_Okunacak metin_.
# # # # # # #
Caligula’nın Dünyanın En Zalim ve Sapık İmparatoru Olduğunun Kanıtları!!

Gaius Julius Caesar Augustus Germanicus, yani daha çok bilinen adıyla Caligula. 37 – 41 yılları arasında sadece 4 yıl boyunca hüküm sürmüş, ancak bu kısa hükümdarlık süresine olabildiğince sapkınlık, vahşet, delilik, zulüm, vs. sığdırmayı başarmış, Julio-Claudian Hanedanı mensubu ve Roma İmparatorluğunun üçüncü imparatoru.

Aşırı savurganlığı, deliliği, sapkınlığı, ahlaksızlığı, acımasızlığı ve işkenceleriyle tanınır, despotluğuyla hatırlanır. Muhafız birliği komutanı Cassius Chaerea tarafından 41 yılında öldürülerek hayatını kaybetmiştir.

Günümüze ulaşan kaynaklar, Caligula’nın zalimliği ve var olduğu iddia edilen deliliğini ele alır. Dönemin en tarafsız tarihçisi olarak gösterilen Tacitus’un Caligula’nın saltanatı hakkında yazdıkları maalesef kaybolmuştur.
# # # # # # #
_Yazılı talimat A_.
Lütfen Caligula hakkındaki metinden "Gaius Julius Caesar" ifadesinden "İmparatorluğunun üçüncü imparatoru." ifadesine kadar olan kısmı aynen çıkarın.
_Yazılı talimat B_.
Caligula hakkındaki metne göre şu soruları yanıtlayın:
(i) Caligula kaç yıl hüküm sürmüştür?
(ii) Caligula kim tarafından öldürülmüştür?
(iii) Tacitus'un Caligula'nın saltanatı hakkında yazdıklarına ne olmuştur?
Caligula hakkındaki metinden sonra gelen satırlar başka bir kaynaktan alınmıştır.

_Verilen satırlar_.
# # # # # # #
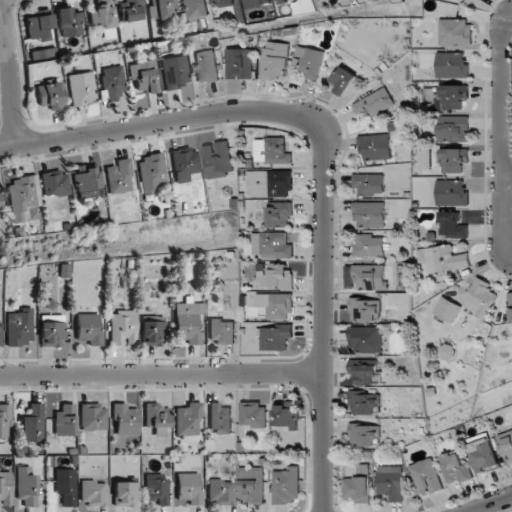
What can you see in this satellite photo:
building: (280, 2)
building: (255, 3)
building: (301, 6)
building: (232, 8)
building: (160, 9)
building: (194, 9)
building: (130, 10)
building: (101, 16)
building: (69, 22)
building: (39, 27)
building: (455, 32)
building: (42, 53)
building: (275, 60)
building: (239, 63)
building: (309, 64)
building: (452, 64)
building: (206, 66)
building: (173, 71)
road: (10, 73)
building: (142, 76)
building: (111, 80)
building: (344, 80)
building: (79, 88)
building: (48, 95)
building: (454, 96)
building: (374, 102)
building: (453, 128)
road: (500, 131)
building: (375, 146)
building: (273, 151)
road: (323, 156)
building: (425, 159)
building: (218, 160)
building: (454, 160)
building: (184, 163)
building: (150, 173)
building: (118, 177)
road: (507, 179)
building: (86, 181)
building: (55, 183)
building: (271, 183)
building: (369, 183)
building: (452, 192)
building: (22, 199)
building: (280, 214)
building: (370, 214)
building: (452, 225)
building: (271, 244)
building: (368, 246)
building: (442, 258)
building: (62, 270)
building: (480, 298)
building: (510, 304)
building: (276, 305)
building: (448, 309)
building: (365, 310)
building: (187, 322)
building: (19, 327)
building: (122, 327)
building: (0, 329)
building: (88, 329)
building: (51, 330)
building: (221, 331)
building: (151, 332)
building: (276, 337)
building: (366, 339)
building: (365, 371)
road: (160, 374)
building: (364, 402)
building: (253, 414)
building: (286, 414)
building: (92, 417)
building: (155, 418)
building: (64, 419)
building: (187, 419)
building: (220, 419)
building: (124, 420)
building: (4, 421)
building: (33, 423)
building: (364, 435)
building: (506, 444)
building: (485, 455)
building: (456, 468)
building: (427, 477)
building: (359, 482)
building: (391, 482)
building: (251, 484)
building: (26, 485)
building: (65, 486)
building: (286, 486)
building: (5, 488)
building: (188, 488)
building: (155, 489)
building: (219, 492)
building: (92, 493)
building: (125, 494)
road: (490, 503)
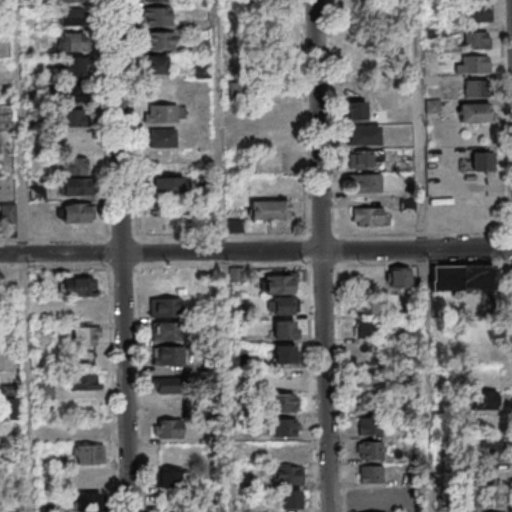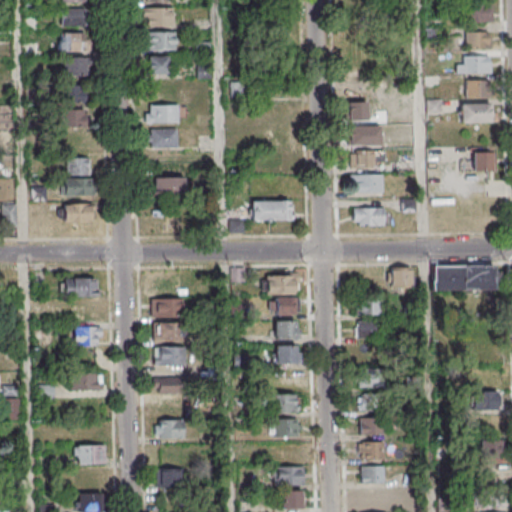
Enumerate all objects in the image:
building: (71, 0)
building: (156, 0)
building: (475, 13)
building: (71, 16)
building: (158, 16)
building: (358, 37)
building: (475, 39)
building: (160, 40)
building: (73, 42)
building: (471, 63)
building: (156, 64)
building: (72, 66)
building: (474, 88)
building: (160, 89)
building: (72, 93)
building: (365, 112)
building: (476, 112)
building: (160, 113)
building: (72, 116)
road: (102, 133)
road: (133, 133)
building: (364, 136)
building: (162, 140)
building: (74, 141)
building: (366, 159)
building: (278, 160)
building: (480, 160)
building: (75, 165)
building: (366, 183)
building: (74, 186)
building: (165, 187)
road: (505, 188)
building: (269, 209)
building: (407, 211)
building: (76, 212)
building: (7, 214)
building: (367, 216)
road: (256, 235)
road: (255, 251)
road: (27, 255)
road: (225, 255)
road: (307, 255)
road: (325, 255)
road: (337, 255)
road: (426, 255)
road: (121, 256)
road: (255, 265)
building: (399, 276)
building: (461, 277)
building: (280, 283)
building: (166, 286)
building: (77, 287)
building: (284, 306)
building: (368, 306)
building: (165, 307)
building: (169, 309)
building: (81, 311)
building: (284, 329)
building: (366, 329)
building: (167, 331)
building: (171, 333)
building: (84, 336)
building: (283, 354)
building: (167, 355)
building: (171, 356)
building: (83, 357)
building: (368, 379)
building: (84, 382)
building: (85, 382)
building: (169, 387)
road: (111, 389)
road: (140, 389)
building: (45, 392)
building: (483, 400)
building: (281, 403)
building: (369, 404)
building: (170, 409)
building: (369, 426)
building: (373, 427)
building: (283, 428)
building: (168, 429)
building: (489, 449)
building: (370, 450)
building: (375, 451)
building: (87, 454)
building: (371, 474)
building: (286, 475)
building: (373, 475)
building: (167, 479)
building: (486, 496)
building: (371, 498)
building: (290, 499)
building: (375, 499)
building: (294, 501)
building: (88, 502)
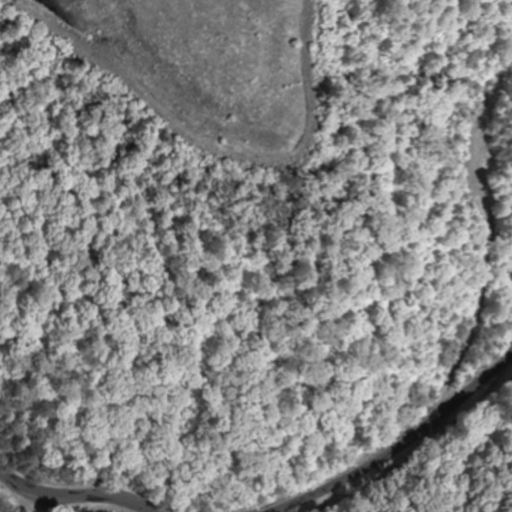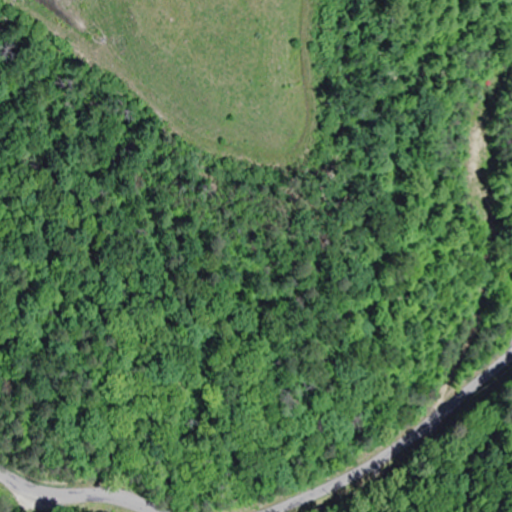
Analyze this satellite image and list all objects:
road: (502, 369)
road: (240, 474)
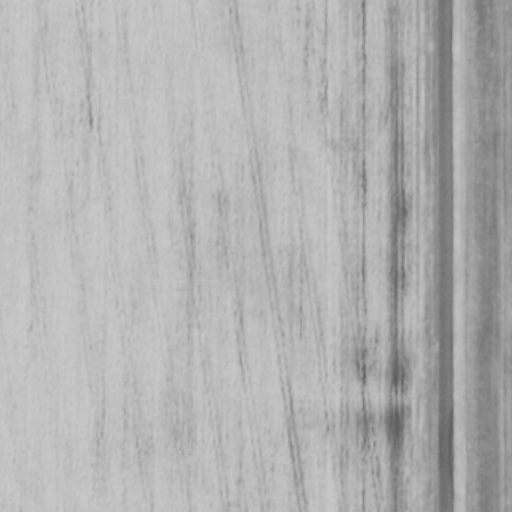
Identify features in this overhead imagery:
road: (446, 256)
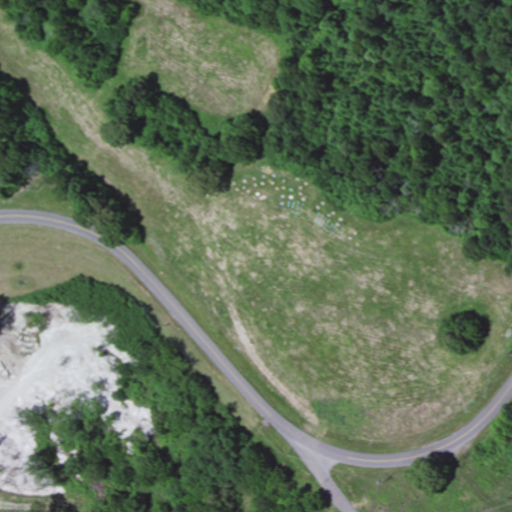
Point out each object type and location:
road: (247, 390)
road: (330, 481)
# # # # # # #
_Son cevap A_.
Gaius Julius Caesar Augustus Germanicus, yani daha çok bilinen adıyla Caligula. 37 – 41 yılları arasında sadece 4 yıl boyunca hüküm sürmüş, ancak bu kısa hükümdarlık süresine olabildiğince sapkınlık, vahşet, delilik, zulüm, vs. sığdırmayı başarmış, Julio-Claudian Hanedanı mensubu ve Roma İmparatorluğunun üçüncü imparatoru.

_Son cevap B_.
(i) 4 yıl (37–41 yılları arasında).
(ii) Muhafız birliği komutanı Cassius Chaerea tarafından.
(iii) Kaybolmuştur.